Text extracted from each page:
__________

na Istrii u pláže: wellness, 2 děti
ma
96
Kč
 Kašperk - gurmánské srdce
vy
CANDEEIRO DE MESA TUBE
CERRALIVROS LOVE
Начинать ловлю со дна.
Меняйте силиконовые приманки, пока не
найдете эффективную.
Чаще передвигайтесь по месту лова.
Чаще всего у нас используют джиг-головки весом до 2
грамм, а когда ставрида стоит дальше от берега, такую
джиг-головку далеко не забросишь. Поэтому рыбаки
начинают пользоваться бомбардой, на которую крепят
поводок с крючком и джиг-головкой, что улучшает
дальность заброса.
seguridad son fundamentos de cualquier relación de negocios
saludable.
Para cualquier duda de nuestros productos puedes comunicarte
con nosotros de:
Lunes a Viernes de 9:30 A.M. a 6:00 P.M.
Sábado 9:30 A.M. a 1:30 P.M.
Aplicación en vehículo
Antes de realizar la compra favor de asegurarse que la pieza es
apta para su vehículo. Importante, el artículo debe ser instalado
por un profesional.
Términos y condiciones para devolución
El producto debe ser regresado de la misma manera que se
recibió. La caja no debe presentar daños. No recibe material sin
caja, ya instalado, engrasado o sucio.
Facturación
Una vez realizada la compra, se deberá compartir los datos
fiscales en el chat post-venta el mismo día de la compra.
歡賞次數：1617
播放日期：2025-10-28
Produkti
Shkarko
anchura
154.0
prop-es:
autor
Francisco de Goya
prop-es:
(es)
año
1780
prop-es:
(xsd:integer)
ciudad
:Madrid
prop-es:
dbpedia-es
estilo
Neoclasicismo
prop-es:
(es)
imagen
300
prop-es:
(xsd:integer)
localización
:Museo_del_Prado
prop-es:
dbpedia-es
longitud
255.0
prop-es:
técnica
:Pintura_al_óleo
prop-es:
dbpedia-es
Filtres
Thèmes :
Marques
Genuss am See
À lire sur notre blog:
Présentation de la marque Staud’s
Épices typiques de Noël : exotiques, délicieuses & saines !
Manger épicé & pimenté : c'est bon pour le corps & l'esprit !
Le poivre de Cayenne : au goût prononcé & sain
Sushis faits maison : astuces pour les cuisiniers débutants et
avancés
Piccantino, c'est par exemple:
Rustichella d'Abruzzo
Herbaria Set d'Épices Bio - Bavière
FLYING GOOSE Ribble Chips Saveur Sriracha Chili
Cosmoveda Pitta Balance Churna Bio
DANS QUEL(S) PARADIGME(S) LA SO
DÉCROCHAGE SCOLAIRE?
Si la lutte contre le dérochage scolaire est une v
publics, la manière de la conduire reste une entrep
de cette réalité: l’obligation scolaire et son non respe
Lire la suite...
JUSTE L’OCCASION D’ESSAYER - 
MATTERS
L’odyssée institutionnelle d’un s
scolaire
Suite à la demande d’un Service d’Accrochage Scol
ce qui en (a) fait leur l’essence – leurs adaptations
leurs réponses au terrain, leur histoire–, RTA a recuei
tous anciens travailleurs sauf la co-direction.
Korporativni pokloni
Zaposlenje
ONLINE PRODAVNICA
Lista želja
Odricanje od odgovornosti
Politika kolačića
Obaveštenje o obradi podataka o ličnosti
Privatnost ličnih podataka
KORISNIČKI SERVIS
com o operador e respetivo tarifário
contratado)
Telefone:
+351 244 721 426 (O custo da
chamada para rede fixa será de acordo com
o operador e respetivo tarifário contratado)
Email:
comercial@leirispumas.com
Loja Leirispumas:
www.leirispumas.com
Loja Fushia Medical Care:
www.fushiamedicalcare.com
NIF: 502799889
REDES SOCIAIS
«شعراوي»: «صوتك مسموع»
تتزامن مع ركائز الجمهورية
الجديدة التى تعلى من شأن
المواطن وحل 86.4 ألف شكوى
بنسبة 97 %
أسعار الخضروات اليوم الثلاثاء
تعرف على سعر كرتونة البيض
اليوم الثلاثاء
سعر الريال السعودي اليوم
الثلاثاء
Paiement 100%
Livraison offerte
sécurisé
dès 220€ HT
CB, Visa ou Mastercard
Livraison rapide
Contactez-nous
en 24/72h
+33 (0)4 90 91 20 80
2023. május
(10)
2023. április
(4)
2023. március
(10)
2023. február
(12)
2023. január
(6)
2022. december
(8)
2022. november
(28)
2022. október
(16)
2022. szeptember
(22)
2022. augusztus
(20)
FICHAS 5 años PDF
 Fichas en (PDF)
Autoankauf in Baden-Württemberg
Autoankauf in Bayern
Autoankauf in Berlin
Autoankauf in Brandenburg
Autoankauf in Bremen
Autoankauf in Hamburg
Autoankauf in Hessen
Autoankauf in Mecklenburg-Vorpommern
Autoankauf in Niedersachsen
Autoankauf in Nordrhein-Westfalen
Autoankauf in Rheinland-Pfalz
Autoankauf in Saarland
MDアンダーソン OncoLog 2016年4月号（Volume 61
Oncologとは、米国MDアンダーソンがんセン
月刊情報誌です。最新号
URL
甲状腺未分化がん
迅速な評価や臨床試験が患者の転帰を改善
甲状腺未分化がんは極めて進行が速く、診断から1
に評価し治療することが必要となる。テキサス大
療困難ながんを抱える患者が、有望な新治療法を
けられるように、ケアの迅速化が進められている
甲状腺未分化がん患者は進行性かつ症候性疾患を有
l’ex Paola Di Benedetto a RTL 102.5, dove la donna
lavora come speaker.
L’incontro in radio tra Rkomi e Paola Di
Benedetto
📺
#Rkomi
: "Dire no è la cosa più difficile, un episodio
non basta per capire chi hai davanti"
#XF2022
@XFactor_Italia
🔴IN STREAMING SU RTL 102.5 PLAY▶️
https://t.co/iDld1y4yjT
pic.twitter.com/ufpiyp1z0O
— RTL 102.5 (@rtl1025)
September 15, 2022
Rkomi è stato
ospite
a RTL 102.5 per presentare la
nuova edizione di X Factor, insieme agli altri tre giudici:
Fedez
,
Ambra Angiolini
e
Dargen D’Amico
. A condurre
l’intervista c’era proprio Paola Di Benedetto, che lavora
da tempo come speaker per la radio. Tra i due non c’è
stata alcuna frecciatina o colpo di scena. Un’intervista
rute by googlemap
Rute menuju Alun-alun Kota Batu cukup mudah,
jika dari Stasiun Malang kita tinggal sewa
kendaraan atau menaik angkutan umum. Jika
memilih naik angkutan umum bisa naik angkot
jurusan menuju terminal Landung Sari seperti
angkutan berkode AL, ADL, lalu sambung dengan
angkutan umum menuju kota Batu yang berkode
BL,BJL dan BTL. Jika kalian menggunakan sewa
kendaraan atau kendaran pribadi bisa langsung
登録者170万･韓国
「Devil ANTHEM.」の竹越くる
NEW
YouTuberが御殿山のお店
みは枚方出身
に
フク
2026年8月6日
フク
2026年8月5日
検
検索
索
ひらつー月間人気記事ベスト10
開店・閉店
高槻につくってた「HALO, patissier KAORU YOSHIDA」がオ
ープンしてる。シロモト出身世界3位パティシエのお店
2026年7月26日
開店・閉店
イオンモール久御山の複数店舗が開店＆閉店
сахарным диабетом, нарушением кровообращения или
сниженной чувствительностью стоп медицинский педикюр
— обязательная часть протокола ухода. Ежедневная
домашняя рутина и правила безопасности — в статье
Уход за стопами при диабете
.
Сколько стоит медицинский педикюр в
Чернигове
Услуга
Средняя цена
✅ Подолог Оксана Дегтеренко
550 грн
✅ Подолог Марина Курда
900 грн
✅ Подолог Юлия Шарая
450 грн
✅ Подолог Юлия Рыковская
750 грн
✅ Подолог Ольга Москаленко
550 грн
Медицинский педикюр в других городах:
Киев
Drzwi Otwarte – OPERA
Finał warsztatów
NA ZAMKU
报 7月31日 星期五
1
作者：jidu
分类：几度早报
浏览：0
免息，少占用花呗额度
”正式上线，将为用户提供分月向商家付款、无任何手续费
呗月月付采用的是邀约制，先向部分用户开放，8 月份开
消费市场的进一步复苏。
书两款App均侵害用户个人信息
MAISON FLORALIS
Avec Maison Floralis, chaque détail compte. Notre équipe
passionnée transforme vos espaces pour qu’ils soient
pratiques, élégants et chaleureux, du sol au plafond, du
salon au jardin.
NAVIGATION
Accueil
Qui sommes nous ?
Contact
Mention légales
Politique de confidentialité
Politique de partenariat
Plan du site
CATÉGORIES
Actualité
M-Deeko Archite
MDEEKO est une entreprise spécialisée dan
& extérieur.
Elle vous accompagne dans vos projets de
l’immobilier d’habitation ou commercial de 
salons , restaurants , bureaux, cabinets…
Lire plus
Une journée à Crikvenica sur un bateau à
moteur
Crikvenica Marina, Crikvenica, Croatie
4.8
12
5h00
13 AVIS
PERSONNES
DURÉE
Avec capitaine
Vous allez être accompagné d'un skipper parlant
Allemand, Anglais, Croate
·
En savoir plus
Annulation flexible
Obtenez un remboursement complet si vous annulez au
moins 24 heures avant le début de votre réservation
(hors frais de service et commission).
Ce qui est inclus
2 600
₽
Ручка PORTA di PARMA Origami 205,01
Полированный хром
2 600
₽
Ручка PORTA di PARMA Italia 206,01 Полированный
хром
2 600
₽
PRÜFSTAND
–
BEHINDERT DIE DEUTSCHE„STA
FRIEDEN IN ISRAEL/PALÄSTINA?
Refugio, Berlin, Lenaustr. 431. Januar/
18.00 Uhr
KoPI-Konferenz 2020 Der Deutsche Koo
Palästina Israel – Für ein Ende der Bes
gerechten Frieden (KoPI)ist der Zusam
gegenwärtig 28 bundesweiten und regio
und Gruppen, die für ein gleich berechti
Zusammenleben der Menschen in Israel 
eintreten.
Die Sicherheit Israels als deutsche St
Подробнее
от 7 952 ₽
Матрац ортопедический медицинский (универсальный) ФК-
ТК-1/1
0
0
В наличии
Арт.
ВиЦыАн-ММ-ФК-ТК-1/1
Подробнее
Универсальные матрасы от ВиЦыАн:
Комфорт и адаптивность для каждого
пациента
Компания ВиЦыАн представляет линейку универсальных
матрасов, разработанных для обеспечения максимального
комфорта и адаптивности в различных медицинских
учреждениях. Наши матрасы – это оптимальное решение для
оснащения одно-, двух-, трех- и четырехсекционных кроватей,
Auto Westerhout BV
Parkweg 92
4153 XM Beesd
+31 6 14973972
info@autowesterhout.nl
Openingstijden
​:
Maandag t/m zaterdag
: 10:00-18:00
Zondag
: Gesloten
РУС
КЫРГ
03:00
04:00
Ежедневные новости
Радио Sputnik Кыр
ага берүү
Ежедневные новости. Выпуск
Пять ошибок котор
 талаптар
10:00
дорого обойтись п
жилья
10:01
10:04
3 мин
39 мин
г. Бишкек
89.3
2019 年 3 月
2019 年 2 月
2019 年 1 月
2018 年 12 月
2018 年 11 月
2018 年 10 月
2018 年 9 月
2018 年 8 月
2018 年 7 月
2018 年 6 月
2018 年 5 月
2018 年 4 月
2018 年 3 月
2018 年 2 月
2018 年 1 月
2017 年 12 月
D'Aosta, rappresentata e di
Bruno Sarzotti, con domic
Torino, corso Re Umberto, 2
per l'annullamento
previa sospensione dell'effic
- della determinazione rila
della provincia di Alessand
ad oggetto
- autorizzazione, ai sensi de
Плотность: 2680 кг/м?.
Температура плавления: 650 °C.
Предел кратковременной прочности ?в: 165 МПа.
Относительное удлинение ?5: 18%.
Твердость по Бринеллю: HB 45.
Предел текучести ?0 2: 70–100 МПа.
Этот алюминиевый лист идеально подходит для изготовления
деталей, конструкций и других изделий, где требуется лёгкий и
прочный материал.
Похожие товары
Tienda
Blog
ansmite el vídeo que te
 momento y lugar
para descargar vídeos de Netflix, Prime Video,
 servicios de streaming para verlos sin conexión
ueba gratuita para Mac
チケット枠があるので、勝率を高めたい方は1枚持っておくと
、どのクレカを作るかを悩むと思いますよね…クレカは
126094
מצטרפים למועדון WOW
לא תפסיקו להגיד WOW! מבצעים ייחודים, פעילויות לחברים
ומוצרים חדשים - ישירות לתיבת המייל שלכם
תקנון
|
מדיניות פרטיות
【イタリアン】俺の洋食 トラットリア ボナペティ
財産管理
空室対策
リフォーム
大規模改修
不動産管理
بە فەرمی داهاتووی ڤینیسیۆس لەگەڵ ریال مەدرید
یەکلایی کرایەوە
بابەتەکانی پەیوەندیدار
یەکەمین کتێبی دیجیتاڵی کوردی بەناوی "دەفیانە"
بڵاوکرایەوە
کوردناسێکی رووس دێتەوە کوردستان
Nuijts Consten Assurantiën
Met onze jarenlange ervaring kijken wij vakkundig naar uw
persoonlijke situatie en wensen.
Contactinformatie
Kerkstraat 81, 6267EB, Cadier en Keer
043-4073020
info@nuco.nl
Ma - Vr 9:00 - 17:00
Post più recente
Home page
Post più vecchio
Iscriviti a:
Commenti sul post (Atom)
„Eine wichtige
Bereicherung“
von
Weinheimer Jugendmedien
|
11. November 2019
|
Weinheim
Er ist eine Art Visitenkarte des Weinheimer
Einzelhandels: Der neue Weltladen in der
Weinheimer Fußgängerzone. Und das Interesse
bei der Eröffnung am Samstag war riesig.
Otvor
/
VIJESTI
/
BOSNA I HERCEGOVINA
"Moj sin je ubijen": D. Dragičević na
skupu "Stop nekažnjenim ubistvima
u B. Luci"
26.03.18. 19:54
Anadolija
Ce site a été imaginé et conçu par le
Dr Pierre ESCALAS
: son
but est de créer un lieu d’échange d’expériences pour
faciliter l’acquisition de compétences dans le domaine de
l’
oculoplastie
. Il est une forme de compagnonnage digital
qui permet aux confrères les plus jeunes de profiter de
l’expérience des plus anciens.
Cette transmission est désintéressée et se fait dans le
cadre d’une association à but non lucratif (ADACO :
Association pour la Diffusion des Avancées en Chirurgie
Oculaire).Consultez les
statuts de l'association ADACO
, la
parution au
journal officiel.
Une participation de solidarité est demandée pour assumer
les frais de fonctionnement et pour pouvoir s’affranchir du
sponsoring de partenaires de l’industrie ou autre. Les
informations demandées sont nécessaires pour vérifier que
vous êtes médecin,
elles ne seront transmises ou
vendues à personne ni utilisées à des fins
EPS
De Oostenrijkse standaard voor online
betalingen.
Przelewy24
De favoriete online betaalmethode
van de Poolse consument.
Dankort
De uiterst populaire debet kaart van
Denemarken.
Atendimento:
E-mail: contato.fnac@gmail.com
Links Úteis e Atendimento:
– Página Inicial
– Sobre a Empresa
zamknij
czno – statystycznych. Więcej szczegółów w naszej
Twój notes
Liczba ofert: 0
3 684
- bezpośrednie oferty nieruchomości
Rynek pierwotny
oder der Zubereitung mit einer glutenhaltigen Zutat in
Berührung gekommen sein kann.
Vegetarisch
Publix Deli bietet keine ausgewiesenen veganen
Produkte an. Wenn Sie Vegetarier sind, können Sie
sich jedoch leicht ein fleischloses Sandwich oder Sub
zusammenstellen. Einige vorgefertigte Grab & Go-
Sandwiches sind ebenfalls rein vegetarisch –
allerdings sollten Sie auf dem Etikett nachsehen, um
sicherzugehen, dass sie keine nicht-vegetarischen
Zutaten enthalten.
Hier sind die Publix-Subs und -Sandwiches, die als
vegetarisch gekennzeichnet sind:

__________

What to do:
Update everything from the start of the data down to the line containing "por un profesional.", replacing "vehículo" with "automóvil" and leaving all else unchanged.

Output of the exercise:
na Istrii u pláže: wellness, 2 děti
ma
96
Kč
 Kašperk - gurmánské srdce
vy
CANDEEIRO DE MESA TUBE
CERRALIVROS LOVE
Начинать ловлю со дна.
Меняйте силиконовые приманки, пока не
найдете эффективную.
Чаще передвигайтесь по месту лова.
Чаще всего у нас используют джиг-головки весом до 2
грамм, а когда ставрида стоит дальше от берега, такую
джиг-головку далеко не забросишь. Поэтому рыбаки
начинают пользоваться бомбардой, на которую крепят
поводок с крючком и джиг-головкой, что улучшает
дальность заброса.
seguridad son fundamentos de cualquier relación de negocios
saludable.
Para cualquier duda de nuestros productos puedes comunicarte
con nosotros de:
Lunes a Viernes de 9:30 A.M. a 6:00 P.M.
Sábado 9:30 A.M. a 1:30 P.M.
Aplicación en automóvil
Antes de realizar la compra favor de asegurarse que la pieza es
apta para su automóvil. Importante, el artículo debe ser instalado
por un profesional.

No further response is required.